* QUESTIONS:
1. Reproduce the passage on Tasmanian legal aid funding from "Tyne McConnon from" to "advice and representation.".
2. Answer these questions from the passage on Tasmanian legal aid funding:
(a) What does SIS Tasmania now have for its services, even though it has not cut service delivery?
(b) Who is the president of Community Legal Centres Tasmania Inc?
(c) How many Community Legal Centres Tasmania member organisations will be directly affected by TLA's reduced capacity?

* EXCERPT PROVIDED:
::::

Tyne McConnon from 'Support. Information. Strength.' (SIS) Tasmania, a TALS program which delivers culturally appropriate, trauma-informed services and assistance to Indigenous peoples, said community legal services throughout the state will come under additional pressure should Tasmanian Legal Aid not receive adequate funding.

"While we have not cut service delivery like Tasmanian Legal Aid, there is now a waitlist for our services," Ms McConnon said

"When other services cut service delivery, this places further strain on services who are already also struggling to meet the demands of the community.

Ms McConnon said SiS Tasmania is already seeing a significant increase in complex cases with vulnerable parties who need urgent and ongoing advice and representation.

"While vulnerable clients, families and communities will feel the immediate pressure of waitlists and service cuts, there will also be an impact on the family law system as the courts will have unrepresented people fighting to protect the rights and best interests of children."

Community Legal Centres Tasmania Inc president, Ryan Gilmour, said five Community Legal Centres Tasmania member organisations who provide advice and representation services to clients in the Federal Circuit and Family Court of Australia will be directly affected by TLA's reduced capacity.

"It has been widely publicised how chronically underfunded Community Legal Centres are and as the grass roots legal assistance providers to vulnerable Tasmanians, reduced legal aid assistance in this space means increased numbers of Tasmanians seeking assistance from Community Legal Centres across the State which are already stretched beyond capacity," Mr Gilmour said.

"Fewer options for legal assistance in the critical family law space means reduced access to justice for those that need it most and critically, the children we need to protect."

::::

[Stored data]
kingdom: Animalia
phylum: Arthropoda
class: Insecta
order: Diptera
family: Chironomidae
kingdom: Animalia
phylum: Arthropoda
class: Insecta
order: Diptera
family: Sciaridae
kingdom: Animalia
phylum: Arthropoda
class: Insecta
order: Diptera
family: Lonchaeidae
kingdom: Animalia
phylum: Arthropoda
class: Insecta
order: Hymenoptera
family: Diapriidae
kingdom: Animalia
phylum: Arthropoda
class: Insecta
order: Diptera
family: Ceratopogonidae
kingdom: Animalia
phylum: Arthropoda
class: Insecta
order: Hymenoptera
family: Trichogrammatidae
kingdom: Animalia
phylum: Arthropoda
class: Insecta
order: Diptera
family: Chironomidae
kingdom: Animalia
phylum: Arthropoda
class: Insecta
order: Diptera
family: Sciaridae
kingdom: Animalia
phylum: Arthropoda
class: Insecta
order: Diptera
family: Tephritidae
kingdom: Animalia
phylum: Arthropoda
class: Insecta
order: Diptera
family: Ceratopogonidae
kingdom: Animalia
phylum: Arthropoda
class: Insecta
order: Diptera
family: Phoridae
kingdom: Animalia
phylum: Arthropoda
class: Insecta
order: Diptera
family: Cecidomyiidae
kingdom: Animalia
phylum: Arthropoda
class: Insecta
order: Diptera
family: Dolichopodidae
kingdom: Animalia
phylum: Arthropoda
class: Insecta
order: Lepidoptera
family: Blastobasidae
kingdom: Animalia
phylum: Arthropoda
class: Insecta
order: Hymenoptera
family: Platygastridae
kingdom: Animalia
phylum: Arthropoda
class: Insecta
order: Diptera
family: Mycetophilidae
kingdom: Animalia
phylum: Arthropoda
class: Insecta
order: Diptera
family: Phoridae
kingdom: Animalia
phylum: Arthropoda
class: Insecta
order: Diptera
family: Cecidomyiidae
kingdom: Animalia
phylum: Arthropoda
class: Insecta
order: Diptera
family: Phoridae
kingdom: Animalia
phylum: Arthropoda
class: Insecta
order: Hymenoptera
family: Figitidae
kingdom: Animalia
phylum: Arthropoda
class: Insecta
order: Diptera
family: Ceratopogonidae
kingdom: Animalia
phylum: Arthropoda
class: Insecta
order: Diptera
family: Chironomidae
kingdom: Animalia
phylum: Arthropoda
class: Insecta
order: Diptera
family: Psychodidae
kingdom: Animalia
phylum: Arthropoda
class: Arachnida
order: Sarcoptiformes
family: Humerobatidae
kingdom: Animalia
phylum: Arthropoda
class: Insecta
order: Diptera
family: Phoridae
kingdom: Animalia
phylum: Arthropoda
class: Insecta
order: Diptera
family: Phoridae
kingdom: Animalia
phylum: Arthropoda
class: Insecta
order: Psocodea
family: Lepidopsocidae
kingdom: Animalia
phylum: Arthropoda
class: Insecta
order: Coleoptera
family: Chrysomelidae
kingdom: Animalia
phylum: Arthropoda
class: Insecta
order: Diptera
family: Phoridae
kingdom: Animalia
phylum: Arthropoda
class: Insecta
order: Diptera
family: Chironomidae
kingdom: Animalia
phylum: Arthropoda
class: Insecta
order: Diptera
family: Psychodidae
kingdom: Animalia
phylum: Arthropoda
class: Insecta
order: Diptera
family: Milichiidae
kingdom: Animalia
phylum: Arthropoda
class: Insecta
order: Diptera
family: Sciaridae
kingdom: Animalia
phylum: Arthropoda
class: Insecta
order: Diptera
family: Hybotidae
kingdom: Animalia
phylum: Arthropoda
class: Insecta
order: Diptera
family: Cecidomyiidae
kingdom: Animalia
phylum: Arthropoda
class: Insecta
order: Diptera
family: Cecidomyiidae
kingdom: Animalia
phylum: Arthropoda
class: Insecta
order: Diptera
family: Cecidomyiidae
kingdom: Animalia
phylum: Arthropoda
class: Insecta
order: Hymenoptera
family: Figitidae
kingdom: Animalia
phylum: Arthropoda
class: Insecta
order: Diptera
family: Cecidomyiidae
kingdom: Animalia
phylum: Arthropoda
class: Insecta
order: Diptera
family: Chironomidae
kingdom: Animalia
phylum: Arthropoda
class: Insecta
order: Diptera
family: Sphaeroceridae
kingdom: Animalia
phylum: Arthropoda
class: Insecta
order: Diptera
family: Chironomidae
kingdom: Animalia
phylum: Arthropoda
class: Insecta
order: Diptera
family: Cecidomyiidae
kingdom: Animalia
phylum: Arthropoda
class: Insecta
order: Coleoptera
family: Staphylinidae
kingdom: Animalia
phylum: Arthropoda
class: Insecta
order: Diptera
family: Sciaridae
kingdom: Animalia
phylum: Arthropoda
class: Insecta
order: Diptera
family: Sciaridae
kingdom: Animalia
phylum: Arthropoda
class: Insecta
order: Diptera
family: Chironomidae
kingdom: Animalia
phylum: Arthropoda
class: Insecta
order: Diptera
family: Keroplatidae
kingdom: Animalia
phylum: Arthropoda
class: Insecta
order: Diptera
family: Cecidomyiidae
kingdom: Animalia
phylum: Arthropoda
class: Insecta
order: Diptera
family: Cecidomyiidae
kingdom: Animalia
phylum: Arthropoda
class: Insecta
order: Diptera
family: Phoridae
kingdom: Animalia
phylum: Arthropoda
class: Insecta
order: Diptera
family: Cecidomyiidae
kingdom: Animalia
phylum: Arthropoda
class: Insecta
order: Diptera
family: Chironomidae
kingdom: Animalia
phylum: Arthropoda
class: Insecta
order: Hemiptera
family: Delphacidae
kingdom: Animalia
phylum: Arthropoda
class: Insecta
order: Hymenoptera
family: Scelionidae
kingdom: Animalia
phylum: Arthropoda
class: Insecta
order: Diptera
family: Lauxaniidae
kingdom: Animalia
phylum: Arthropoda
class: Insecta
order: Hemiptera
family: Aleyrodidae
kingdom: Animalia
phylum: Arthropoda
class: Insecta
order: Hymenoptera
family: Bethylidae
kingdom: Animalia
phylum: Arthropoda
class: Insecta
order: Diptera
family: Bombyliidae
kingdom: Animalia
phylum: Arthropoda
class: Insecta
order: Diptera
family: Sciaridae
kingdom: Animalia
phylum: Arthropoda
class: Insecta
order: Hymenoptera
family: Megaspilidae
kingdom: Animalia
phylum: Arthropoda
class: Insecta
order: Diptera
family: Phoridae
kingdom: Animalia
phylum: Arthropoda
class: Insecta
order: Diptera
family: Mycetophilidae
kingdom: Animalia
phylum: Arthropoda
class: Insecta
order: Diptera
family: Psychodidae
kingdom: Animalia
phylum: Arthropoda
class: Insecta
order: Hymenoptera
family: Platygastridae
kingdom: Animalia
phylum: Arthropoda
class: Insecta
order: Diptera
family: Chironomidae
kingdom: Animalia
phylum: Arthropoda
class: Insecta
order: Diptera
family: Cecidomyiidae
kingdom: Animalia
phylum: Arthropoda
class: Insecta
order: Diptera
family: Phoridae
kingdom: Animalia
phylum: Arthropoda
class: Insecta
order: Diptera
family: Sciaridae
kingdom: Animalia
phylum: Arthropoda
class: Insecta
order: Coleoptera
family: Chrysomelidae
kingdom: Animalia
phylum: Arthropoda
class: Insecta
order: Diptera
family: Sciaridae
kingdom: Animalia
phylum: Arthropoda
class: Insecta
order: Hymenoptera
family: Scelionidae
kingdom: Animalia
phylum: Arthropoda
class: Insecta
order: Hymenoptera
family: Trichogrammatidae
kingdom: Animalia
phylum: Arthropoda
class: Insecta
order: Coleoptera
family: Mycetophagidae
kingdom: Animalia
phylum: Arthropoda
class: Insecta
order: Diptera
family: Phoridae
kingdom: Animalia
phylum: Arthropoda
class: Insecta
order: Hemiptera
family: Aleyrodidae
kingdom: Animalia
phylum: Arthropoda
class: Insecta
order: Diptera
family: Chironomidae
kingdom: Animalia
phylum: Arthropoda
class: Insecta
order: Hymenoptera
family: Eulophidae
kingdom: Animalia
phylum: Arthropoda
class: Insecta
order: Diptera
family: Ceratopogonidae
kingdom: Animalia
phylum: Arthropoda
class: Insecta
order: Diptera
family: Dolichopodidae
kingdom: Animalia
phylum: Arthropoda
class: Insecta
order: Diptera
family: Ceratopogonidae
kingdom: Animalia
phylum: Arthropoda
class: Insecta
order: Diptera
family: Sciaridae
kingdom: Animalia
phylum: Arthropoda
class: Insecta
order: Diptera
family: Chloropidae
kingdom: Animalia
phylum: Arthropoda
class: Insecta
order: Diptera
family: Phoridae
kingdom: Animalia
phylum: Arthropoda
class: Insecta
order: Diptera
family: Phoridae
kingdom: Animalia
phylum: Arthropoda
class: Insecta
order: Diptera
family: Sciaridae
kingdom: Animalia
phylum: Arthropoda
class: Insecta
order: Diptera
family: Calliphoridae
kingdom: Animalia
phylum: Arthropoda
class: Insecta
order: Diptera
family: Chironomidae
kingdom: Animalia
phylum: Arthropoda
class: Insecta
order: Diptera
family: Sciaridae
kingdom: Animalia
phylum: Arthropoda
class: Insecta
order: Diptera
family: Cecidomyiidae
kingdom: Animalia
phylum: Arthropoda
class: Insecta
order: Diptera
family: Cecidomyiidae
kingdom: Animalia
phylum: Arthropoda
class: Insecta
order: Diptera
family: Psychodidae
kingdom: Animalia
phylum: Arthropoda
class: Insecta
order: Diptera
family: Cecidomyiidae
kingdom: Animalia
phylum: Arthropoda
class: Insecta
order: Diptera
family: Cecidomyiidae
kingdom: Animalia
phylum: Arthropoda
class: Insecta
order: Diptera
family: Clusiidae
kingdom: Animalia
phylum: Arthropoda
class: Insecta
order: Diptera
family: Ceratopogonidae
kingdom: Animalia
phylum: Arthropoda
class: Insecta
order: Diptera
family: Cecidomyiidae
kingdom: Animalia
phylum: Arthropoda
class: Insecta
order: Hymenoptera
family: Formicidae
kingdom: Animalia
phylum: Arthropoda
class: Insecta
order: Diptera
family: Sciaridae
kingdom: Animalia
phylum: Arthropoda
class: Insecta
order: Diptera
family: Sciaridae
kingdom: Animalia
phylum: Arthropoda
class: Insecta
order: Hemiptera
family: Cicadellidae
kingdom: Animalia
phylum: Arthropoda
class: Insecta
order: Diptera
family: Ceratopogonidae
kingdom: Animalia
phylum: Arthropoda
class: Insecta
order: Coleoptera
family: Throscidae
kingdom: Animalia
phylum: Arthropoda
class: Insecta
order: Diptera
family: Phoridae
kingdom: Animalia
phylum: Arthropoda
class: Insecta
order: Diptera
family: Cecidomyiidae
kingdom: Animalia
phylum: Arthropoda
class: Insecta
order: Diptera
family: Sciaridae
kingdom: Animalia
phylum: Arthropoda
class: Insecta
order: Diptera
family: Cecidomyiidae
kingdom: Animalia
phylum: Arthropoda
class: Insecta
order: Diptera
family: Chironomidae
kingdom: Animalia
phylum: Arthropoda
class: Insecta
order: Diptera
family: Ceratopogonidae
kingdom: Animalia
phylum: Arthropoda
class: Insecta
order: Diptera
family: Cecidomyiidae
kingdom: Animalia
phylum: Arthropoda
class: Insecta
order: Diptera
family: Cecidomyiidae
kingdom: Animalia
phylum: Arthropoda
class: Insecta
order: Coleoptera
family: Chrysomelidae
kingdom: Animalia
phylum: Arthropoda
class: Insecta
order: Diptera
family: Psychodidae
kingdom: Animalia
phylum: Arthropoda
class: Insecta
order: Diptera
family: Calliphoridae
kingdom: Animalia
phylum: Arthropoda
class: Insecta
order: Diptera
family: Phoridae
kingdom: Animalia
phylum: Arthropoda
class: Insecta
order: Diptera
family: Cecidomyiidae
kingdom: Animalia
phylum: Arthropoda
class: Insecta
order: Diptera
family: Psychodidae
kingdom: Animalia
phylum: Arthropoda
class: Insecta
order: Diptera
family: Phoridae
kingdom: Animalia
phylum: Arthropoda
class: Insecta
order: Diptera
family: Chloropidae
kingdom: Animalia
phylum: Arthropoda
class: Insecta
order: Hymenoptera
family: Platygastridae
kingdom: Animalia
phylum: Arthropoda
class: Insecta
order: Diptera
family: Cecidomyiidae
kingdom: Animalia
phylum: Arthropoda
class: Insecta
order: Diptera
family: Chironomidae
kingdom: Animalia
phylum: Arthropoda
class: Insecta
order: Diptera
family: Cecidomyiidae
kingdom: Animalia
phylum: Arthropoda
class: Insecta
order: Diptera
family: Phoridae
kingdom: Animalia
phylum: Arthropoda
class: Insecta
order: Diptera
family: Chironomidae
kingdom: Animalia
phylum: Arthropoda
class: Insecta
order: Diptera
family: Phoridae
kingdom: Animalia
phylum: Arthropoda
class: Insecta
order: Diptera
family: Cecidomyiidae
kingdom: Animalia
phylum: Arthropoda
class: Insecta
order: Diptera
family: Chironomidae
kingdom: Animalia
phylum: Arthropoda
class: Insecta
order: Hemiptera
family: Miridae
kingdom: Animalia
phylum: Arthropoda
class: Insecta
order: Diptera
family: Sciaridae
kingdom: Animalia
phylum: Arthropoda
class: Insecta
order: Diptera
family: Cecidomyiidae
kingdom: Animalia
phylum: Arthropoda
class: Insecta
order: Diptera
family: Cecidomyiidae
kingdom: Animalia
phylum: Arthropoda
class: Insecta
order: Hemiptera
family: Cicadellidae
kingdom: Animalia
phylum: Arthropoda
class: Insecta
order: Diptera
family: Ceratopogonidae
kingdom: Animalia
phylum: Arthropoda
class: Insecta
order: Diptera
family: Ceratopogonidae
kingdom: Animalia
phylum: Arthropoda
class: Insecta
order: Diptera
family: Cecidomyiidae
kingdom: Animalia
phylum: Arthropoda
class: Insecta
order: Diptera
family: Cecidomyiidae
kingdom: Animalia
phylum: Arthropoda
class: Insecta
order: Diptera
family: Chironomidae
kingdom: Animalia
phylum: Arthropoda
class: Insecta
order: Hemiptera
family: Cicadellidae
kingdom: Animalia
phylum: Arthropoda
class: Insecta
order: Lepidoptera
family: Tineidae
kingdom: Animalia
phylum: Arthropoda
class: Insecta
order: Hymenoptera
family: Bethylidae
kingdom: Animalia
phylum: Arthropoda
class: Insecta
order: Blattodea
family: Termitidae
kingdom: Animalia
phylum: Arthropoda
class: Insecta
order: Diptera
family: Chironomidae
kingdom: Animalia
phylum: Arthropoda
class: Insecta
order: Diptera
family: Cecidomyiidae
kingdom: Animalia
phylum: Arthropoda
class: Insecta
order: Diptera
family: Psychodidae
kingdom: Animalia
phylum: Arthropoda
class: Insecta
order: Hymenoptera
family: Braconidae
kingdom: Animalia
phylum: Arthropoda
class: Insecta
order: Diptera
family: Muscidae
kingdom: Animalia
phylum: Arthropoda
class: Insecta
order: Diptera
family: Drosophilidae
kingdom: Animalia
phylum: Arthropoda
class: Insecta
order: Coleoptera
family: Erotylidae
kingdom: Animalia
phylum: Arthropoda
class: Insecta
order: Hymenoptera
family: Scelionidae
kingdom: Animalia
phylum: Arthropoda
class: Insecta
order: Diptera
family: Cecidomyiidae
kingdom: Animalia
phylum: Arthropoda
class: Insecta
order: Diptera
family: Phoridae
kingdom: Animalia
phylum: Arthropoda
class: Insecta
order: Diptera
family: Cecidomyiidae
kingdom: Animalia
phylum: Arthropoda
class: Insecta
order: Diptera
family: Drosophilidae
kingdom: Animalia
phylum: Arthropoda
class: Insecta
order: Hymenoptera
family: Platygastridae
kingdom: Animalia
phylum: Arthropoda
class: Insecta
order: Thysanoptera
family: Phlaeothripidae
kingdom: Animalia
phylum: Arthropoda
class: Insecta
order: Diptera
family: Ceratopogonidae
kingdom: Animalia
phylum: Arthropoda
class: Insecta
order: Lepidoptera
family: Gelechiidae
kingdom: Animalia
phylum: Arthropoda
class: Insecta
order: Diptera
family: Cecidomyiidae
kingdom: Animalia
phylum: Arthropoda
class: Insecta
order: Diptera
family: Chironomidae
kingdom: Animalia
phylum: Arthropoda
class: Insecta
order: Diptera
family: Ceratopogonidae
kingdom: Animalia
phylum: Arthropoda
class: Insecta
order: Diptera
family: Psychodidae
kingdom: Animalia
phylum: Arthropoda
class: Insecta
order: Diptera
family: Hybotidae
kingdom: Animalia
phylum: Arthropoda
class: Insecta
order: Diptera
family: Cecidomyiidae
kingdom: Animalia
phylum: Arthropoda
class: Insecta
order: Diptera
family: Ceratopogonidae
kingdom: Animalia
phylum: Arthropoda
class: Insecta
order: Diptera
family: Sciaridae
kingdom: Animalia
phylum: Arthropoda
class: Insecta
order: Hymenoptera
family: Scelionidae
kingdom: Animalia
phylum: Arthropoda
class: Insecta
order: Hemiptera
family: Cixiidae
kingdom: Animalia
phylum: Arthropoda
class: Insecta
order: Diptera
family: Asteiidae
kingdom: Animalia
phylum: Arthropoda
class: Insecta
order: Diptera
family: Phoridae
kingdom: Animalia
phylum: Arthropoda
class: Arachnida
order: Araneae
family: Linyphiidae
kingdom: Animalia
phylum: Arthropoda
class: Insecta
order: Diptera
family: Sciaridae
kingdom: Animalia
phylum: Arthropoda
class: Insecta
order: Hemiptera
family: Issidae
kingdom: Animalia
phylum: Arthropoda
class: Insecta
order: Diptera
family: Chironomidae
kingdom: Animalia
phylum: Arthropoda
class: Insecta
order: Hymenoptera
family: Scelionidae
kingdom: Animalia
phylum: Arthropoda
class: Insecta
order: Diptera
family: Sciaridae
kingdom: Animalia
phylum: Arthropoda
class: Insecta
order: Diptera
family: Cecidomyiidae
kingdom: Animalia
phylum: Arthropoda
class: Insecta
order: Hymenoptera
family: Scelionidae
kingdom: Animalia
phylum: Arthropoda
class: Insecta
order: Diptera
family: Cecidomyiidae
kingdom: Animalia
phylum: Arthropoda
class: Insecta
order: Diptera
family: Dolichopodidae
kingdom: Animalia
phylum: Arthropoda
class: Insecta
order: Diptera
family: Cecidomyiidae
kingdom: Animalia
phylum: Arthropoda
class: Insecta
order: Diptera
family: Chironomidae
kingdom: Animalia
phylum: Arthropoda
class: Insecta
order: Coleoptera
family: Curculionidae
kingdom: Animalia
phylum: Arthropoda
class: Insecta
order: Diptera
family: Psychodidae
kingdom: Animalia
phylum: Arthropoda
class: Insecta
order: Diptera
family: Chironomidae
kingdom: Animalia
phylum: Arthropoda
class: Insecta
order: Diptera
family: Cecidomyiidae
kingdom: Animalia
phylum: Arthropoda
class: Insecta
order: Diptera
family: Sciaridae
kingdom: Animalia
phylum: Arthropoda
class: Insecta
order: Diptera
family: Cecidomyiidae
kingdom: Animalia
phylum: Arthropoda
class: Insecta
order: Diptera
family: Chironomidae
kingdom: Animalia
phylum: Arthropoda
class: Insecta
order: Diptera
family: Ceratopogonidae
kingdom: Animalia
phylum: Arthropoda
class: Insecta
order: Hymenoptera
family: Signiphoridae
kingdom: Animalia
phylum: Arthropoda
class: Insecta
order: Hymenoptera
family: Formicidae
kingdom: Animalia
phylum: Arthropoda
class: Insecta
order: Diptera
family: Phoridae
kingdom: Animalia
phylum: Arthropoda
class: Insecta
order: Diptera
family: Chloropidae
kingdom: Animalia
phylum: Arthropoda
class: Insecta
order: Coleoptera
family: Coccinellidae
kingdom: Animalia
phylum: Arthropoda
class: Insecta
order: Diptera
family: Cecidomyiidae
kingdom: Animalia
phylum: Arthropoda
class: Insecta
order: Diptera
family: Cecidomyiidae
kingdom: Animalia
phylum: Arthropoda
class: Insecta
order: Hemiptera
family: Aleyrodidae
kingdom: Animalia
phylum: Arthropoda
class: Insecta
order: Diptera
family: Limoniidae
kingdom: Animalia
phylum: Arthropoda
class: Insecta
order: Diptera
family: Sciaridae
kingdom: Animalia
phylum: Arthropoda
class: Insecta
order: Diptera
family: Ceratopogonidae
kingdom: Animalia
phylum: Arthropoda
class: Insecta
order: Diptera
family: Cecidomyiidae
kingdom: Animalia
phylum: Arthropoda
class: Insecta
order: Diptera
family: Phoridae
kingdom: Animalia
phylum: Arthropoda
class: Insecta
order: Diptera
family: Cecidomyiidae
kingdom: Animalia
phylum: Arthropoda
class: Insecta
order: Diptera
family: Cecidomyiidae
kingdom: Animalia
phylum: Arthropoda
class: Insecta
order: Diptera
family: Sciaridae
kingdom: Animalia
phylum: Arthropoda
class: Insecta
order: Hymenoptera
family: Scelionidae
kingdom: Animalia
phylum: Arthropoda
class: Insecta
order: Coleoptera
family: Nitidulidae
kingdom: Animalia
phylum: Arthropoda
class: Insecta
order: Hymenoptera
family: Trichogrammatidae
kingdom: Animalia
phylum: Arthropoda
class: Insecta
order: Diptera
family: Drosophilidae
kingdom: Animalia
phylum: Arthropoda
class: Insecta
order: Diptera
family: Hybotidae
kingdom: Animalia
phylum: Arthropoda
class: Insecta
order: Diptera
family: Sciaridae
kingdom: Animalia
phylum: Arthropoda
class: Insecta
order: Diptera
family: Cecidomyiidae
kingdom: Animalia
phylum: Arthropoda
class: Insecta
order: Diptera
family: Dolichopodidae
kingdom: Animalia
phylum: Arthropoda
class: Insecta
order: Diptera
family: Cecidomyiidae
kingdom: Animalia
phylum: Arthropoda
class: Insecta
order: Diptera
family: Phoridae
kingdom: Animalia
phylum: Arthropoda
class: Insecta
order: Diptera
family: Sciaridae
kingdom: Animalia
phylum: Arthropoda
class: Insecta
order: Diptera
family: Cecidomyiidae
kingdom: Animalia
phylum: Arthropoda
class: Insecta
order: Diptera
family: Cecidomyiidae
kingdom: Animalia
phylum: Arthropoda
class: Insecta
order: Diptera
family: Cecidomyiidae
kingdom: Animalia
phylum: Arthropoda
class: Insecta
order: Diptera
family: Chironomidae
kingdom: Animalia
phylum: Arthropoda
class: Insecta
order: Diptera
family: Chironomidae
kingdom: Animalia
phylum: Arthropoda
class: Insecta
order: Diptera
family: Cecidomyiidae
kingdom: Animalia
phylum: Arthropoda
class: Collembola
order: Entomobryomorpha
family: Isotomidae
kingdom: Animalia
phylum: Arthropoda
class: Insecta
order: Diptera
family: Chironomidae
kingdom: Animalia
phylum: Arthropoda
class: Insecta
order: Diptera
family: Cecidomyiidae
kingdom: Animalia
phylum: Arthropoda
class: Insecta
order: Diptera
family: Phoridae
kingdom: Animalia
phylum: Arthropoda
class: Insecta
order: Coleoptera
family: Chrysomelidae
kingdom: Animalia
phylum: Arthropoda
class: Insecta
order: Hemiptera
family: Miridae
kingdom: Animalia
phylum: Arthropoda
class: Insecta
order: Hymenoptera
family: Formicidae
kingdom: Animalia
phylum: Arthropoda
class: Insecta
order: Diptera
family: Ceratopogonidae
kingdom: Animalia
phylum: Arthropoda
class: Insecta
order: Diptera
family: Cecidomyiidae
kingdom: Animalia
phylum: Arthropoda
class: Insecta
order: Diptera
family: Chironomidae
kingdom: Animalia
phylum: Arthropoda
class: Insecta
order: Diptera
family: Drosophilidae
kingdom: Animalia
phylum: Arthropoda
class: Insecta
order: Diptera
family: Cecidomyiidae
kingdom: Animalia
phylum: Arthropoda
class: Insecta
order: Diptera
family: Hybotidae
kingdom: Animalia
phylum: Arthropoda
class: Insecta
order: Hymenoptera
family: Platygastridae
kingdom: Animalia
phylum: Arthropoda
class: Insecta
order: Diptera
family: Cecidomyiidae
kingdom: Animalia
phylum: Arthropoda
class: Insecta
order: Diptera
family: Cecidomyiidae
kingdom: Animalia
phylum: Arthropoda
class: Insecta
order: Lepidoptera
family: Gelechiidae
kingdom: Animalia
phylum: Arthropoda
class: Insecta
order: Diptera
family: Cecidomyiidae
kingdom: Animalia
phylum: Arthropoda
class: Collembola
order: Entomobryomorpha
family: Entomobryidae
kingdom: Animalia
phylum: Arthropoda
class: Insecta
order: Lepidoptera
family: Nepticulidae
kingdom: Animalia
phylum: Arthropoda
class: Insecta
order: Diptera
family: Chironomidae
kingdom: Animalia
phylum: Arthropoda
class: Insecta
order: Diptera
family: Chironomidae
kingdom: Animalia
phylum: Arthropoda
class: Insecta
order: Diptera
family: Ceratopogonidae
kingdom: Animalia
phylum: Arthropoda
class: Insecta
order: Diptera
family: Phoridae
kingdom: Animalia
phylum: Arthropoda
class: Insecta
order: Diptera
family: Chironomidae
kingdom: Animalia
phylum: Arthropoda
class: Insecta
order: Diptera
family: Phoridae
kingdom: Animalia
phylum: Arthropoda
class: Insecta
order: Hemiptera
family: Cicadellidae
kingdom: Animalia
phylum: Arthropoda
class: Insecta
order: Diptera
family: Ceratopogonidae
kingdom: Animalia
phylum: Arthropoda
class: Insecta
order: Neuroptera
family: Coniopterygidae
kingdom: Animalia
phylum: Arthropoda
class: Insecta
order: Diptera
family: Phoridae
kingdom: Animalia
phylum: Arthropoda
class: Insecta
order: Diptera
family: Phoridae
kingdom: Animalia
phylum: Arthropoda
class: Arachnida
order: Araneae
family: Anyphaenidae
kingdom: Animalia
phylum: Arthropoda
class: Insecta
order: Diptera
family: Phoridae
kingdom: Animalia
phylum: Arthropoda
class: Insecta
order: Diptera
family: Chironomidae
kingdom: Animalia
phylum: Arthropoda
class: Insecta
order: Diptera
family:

::::

* RESPONSE LIST:
1.
Tyne McConnon from 'Support. Information. Strength.' (SIS) Tasmania, a TALS program which delivers culturally appropriate, trauma-informed services and assistance to Indigenous peoples, said community legal services throughout the state will come under additional pressure should Tasmanian Legal Aid not receive adequate funding.

"While we have not cut service delivery like Tasmanian Legal Aid, there is now a waitlist for our services," Ms McConnon said

"When other services cut service delivery, this places further strain on services who are already also struggling to meet the demands of the community.

Ms McConnon said SiS Tasmania is already seeing a significant increase in complex cases with vulnerable parties who need urgent and ongoing advice and representation.

2.
(a) A waitlist.
(b) Ryan Gilmour.
(c) Five.